Ball wear was insignificant compared to grinding ore, but our ore is considered very abrasive. Grinding ore each ball mill would need about 4000 pounds of new balls a day to maintain power draw. Empty, we didn't have to charge it for over a week. When we restarted, no make up charge was needed.

I don't know what the answer is, but I think we can all agree that rod, ball, and AG/SAG mills are very inefficient at making little ones out of big ones.

Bill Fraser
1 year ago
Bill Fraser 1 year ago

Many thanks for the detailed information - a very interesting operation!

I would like to see more information from other operations where the actual power used for breakage is compared with the power needed to run the machinery. The only power reduction potential I have seen up to present is increased use of blasting technology and the use of HPGR units. Perhaps low volume units such as jaw and gyratory crushers and rolls crushers are more power efficient than large grinding mills. Stirred mills, vertical or horizontal, may also give increased power application efficiency. I have not looked at any detailed information on this, but no doubt a lot of work has been done. Of course, maintenance and wear parts costs also have to be added into the energy equation.

Many people have thought about rock breakage over many years, it is hard to see where a breakthrough (!) is going to come from. One major factor often mentioned is avoiding breaking rocks that don't need to be broken, whether by improved mining selectivity, or rejection stages after each breakage stage, either on the main stream or on recycle streams. The use of screens on grinding mill discharge instead of cyclones can have major benefits in reducing mill circulating loads while avoiding overgrinding. 

Maya Rothman
1 year ago
Maya Rothman 1 year ago

Very insightful information from very knowledgeable sources. I would only add that, it appears that what is required is an integrated resource plan (IRP). The utilities have been doing IRPs for years in energy supply. The IRP for mining will be more complex and will be different for every ore body.

Bill Fraser
1 year ago
Bill Fraser 1 year ago

Yes - many people in the research area of the industry have done a lot of work on pointing out the cost and inefficiency of energy consumption in the mining industry, but it comes down to an individual mine doing a detailed study on all aspects of its operations, from geomorphology of the ore body to the market for the final product, using energy application as the focus. This must include the energy cost of maintenance and replacement equipment.

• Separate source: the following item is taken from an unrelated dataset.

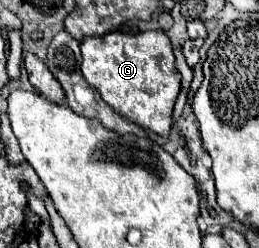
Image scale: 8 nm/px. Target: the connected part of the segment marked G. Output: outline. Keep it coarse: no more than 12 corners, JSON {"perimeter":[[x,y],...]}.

Which operating company will divert resources into this - one of the majors or a junior start-up? It is not clear where the expenditure incentive lies, when other issues are taking priority, such as ramping up production in a low demand, highly competitive market, or simply getting a new mine into production. There may already be examples of energy surveys carried out by research and development groups, but I have not seen any. Also, it seems apparent that most mines will find issues with energy efficiency, particularly in rock breakage. Is there a commitment, in times of industry downturn, to spend in order to save? Equally, when times are good, why worry about energy efficiency? This is painting a rather gloomy picture, but why else does little of a practical nature seem to be happening in this area?

Tony Verdeschi
1 year ago
Tony Verdeschi 1 year ago

A very accurate assessment. The driving force will be the cost of energy.